Another twisted terror timeline:
The friction had already led to two recent bursts of conflict, which ended with hurried efforts by Egypt to restore the cease-fire. In one such episode last weekend, two Palestinian youths were killed in an Israeli airstrike on an otherwise empty shell of a building used by Hamas as a training site, and four Israelis were wounded as more than 100 mortar shells and rockets were launched from Gaza.
According to the Times of Israel, however, it was terrorists in Gaza that struck first, not Israel, as the Times' sentence order implied. Here is how the Israeli paper described last weekends fighting
Terrorist groups in the Gaza Strip launched over 174 rockets and mortar shells at southern Israel throughout Saturday, the majority of them exploding in open fields, but with some landing inside Israeli communities, injuring three people and damaging buildings, officials said.
In response, the Israel Defense Forces launched its largest bombing campaign against Hamas targets in the Strip since the 2014 Gaza war, hitting dozens of targets, including two border-crossing attack tunnels and an urban combat training facility, the military said.
According to the Hamas-run Gaza health ministry, two Palestinian teenagers were killed in the Israeli strikes -- in a building over a Hamas tunnel -- and 25 others were injured by shrapnel.

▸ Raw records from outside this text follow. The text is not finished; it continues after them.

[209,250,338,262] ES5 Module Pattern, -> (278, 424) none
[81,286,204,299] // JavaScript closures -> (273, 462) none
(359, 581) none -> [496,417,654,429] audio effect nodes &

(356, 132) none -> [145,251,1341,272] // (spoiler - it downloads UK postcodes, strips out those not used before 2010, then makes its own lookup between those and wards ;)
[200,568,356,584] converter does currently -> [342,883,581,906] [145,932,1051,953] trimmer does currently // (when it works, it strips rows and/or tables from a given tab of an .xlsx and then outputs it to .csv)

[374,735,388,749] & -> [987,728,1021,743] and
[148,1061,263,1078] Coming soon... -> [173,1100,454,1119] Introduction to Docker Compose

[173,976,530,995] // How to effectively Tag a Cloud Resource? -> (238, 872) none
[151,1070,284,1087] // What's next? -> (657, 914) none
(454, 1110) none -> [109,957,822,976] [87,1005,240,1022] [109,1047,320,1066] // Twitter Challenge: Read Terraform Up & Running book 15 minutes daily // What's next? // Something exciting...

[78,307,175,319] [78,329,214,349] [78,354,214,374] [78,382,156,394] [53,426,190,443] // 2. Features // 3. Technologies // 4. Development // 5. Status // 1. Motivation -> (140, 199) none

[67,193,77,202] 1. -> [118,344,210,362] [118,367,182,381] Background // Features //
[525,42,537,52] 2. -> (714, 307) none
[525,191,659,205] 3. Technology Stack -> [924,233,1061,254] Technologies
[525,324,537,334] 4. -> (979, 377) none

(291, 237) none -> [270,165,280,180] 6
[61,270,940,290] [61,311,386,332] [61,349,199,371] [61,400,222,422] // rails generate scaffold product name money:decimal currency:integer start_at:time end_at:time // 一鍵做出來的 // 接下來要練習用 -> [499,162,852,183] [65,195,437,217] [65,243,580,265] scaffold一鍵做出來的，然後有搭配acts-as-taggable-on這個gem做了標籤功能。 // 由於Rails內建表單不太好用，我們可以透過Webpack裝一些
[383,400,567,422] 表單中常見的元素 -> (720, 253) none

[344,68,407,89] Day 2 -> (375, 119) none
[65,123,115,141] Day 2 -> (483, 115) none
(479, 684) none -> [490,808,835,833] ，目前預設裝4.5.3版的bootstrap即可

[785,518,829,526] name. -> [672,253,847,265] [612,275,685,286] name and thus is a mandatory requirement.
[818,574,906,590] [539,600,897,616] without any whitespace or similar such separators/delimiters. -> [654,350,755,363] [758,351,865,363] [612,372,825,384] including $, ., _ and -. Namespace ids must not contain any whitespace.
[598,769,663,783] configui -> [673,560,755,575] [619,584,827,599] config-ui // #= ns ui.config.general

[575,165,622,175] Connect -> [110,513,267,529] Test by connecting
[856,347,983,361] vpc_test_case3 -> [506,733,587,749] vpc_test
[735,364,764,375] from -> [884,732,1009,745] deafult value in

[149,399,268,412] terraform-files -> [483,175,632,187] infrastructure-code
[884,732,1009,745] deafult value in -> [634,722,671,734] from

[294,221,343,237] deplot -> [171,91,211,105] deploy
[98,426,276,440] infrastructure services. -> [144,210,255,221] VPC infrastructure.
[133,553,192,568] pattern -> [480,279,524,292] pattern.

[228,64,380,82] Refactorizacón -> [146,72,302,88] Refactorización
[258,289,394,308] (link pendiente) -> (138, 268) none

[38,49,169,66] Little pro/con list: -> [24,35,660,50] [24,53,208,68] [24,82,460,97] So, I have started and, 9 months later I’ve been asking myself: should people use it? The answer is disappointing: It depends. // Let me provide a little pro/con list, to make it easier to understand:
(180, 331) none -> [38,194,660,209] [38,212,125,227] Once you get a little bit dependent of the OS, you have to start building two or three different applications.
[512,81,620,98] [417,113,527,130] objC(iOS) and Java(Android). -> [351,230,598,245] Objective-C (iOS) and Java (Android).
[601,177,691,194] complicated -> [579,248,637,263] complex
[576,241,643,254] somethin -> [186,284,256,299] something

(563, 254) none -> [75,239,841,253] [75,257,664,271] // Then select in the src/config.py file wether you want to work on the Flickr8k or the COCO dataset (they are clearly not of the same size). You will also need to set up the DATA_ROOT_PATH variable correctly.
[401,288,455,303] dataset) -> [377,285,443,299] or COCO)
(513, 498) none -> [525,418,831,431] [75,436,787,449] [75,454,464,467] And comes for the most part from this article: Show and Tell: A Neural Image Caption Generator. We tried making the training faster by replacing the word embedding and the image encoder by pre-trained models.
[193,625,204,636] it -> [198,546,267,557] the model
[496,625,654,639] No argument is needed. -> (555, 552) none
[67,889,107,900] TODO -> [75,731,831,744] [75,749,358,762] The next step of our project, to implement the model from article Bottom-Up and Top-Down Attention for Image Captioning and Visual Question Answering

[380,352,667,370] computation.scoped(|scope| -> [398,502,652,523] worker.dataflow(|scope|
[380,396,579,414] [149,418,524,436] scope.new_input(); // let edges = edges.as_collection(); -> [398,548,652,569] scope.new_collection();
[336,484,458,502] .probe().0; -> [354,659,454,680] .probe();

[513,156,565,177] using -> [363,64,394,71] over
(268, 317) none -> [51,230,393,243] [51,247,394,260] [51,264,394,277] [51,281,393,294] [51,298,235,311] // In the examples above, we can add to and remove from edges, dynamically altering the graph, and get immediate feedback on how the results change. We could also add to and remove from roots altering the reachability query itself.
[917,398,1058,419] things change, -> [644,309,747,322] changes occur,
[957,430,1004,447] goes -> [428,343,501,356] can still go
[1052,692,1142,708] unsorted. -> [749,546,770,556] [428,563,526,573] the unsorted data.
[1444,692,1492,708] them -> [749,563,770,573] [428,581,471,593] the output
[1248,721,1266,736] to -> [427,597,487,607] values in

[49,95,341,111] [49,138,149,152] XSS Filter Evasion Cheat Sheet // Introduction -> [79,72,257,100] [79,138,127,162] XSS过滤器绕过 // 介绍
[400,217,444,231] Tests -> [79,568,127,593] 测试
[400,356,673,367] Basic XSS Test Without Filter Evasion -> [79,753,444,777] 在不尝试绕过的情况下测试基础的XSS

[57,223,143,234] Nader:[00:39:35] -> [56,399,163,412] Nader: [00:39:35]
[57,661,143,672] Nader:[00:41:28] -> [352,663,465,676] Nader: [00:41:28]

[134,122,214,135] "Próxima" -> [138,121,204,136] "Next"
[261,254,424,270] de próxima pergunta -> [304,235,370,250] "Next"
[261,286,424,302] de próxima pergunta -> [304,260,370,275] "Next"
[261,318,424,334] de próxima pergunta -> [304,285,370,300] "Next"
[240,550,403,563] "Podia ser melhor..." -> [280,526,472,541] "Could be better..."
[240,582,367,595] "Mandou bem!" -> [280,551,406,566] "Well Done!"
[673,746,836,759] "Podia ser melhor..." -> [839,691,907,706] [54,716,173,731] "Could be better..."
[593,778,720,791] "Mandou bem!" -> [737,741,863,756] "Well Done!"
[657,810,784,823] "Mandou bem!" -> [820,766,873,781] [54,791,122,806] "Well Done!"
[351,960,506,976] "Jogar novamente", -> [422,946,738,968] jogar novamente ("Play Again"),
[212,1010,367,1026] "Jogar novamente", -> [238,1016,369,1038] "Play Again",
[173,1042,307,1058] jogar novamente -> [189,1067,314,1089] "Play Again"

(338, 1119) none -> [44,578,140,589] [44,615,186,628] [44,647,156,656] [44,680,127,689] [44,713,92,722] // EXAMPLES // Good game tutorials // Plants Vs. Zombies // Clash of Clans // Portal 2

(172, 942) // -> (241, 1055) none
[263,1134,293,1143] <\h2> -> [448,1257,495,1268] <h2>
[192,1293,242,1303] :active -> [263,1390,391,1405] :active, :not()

There was similar Times slant against recent legislation passed by the Israeli parliament to characterize Israel more strongly as a Jewish state in a Friday front-page article by David Halbfinger and Kershner, “Israel Enshrines Rights For Jews – Critics Say a New Law Belittles Arab Citizens,” calling it an “incendiary move hailed as historic by Mr. Netanyahu’s right-wing coalition but denounced by centrists and leftists as racist and anti-democratic.” A follow up on Saturday was equally hostile in tone: “Israel Cements a Right-Wing Agenda With a Furious Week of Lawmaking.”